[Start SUPPLIED RECORDS]

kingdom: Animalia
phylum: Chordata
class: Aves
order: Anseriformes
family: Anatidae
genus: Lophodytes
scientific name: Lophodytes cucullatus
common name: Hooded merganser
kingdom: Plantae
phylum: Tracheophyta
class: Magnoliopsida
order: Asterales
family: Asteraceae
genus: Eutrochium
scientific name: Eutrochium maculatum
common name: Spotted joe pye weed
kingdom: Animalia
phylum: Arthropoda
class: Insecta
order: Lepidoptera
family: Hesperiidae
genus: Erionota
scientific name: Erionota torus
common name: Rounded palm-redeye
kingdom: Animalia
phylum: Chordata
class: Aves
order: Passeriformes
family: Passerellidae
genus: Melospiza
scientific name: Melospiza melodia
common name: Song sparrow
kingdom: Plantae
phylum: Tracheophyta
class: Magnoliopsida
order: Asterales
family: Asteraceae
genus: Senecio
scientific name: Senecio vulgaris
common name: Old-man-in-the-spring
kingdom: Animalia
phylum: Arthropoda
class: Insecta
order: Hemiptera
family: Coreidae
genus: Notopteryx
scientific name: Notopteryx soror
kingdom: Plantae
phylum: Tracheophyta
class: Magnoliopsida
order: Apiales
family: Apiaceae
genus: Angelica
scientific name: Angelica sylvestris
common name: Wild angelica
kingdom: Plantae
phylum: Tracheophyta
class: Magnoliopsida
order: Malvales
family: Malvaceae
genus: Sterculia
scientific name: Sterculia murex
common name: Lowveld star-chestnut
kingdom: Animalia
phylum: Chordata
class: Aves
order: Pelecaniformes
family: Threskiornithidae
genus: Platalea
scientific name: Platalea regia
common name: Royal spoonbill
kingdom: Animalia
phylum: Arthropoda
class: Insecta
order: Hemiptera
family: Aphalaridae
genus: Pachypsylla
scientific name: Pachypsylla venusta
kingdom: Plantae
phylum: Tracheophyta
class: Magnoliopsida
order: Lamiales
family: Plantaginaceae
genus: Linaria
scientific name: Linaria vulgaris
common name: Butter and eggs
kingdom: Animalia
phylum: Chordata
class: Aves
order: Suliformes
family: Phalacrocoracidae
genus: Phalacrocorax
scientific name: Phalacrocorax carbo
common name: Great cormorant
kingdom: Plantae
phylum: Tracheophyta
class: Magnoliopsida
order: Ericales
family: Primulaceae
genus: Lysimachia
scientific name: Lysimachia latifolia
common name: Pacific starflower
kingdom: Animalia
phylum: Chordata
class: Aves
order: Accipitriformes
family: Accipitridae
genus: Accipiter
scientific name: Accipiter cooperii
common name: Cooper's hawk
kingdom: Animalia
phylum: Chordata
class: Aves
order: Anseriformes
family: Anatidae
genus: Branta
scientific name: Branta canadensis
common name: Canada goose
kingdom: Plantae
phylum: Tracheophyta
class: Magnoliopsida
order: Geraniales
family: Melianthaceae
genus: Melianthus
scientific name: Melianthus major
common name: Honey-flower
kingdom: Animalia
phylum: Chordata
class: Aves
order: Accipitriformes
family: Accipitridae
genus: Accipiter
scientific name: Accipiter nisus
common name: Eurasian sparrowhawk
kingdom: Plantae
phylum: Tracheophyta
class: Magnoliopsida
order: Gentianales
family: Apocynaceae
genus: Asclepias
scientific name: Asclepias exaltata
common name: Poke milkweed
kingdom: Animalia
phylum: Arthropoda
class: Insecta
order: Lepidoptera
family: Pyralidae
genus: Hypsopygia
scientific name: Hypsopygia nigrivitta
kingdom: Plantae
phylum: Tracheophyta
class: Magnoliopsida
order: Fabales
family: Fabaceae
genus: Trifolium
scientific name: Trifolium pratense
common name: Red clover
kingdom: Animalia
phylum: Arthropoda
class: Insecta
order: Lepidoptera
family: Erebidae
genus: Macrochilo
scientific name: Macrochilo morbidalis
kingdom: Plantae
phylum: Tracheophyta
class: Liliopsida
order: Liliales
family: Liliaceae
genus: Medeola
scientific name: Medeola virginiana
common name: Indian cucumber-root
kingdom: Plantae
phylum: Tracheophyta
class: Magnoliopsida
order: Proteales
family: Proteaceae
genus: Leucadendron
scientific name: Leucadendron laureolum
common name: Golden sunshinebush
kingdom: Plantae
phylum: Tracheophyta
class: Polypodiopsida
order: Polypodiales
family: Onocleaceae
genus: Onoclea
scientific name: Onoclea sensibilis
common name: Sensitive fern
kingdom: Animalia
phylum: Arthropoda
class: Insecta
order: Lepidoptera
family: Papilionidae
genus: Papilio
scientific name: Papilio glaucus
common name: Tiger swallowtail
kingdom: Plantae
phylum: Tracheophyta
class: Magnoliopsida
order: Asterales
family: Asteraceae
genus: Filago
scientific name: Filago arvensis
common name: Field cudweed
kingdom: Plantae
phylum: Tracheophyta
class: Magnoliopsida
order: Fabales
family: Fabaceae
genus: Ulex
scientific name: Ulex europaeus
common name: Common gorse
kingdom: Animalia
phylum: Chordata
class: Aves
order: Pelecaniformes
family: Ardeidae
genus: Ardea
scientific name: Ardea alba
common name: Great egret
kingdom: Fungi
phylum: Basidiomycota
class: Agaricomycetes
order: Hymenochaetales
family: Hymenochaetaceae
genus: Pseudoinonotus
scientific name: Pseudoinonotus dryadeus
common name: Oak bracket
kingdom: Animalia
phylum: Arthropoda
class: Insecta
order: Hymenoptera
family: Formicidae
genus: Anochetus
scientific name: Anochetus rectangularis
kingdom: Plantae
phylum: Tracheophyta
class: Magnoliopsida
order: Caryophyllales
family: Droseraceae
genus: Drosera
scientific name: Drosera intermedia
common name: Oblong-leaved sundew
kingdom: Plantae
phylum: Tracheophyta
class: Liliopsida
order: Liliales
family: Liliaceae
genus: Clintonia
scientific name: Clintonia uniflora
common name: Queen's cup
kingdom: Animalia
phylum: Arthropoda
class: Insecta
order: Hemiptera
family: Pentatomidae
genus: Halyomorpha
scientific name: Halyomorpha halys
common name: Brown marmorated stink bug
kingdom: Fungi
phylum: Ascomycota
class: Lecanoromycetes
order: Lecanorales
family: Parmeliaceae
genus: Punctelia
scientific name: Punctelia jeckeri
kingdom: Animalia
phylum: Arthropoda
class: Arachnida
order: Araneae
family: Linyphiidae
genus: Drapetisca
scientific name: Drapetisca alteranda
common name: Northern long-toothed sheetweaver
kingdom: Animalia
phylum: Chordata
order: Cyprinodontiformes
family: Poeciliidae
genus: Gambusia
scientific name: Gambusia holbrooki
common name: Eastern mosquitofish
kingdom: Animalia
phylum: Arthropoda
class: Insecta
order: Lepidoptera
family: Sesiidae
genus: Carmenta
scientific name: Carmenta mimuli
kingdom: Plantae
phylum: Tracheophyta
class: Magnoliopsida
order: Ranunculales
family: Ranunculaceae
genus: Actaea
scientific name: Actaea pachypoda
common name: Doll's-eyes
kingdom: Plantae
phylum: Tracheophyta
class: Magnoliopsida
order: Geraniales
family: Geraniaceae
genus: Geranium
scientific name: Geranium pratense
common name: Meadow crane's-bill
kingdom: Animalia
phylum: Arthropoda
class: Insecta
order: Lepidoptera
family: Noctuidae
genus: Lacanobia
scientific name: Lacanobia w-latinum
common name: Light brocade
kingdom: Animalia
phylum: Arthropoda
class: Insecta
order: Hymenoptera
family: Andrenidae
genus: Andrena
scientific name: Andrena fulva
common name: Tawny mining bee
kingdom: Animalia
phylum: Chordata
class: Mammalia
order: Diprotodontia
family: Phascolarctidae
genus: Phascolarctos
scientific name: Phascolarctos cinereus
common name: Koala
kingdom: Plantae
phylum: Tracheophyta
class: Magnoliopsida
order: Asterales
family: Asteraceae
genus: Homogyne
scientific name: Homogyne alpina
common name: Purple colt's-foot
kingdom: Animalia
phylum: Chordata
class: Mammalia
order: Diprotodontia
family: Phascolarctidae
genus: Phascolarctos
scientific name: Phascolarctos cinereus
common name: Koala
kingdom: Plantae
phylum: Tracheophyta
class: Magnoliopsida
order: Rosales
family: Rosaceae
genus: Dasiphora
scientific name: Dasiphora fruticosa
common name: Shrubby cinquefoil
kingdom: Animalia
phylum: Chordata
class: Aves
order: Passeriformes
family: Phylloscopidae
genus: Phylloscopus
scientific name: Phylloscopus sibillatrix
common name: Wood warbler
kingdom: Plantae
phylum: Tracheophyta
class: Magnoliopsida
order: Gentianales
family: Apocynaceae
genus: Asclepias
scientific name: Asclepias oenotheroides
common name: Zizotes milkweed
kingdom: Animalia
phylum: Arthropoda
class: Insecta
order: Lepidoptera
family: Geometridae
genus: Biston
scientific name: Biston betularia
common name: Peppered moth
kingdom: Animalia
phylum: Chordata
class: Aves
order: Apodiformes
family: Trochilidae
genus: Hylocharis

[End SUPPLIED RECORDS]

*PROBLEM*.
Copy the rows word for word, from the line with "genus: Linaria" up to and including the line with "genus: Medeola".

*EXPECTED ANSWER*.
genus: Linaria
scientific name: Linaria vulgaris
common name: Butter and eggs
kingdom: Animalia
phylum: Chordata
class: Aves
order: Suliformes
family: Phalacrocoracidae
genus: Phalacrocorax
scientific name: Phalacrocorax carbo
common name: Great cormorant
kingdom: Plantae
phylum: Tracheophyta
class: Magnoliopsida
order: Ericales
family: Primulaceae
genus: Lysimachia
scientific name: Lysimachia latifolia
common name: Pacific starflower
kingdom: Animalia
phylum: Chordata
class: Aves
order: Accipitriformes
family: Accipitridae
genus: Accipiter
scientific name: Accipiter cooperii
common name: Cooper's hawk
kingdom: Animalia
phylum: Chordata
class: Aves
order: Anseriformes
family: Anatidae
genus: Branta
scientific name: Branta canadensis
common name: Canada goose
kingdom: Plantae
phylum: Tracheophyta
class: Magnoliopsida
order: Geraniales
family: Melianthaceae
genus: Melianthus
scientific name: Melianthus major
common name: Honey-flower
kingdom: Animalia
phylum: Chordata
class: Aves
order: Accipitriformes
family: Accipitridae
genus: Accipiter
scientific name: Accipiter nisus
common name: Eurasian sparrowhawk
kingdom: Plantae
phylum: Tracheophyta
class: Magnoliopsida
order: Gentianales
family: Apocynaceae
genus: Asclepias
scientific name: Asclepias exaltata
common name: Poke milkweed
kingdom: Animalia
phylum: Arthropoda
class: Insecta
order: Lepidoptera
family: Pyralidae
genus: Hypsopygia
scientific name: Hypsopygia nigrivitta
kingdom: Plantae
phylum: Tracheophyta
class: Magnoliopsida
order: Fabales
family: Fabaceae
genus: Trifolium
scientific name: Trifolium pratense
common name: Red clover
kingdom: Animalia
phylum: Arthropoda
class: Insecta
order: Lepidoptera
family: Erebidae
genus: Macrochilo
scientific name: Macrochilo morbidalis
kingdom: Plantae
phylum: Tracheophyta
class: Liliopsida
order: Liliales
family: Liliaceae
genus: Medeola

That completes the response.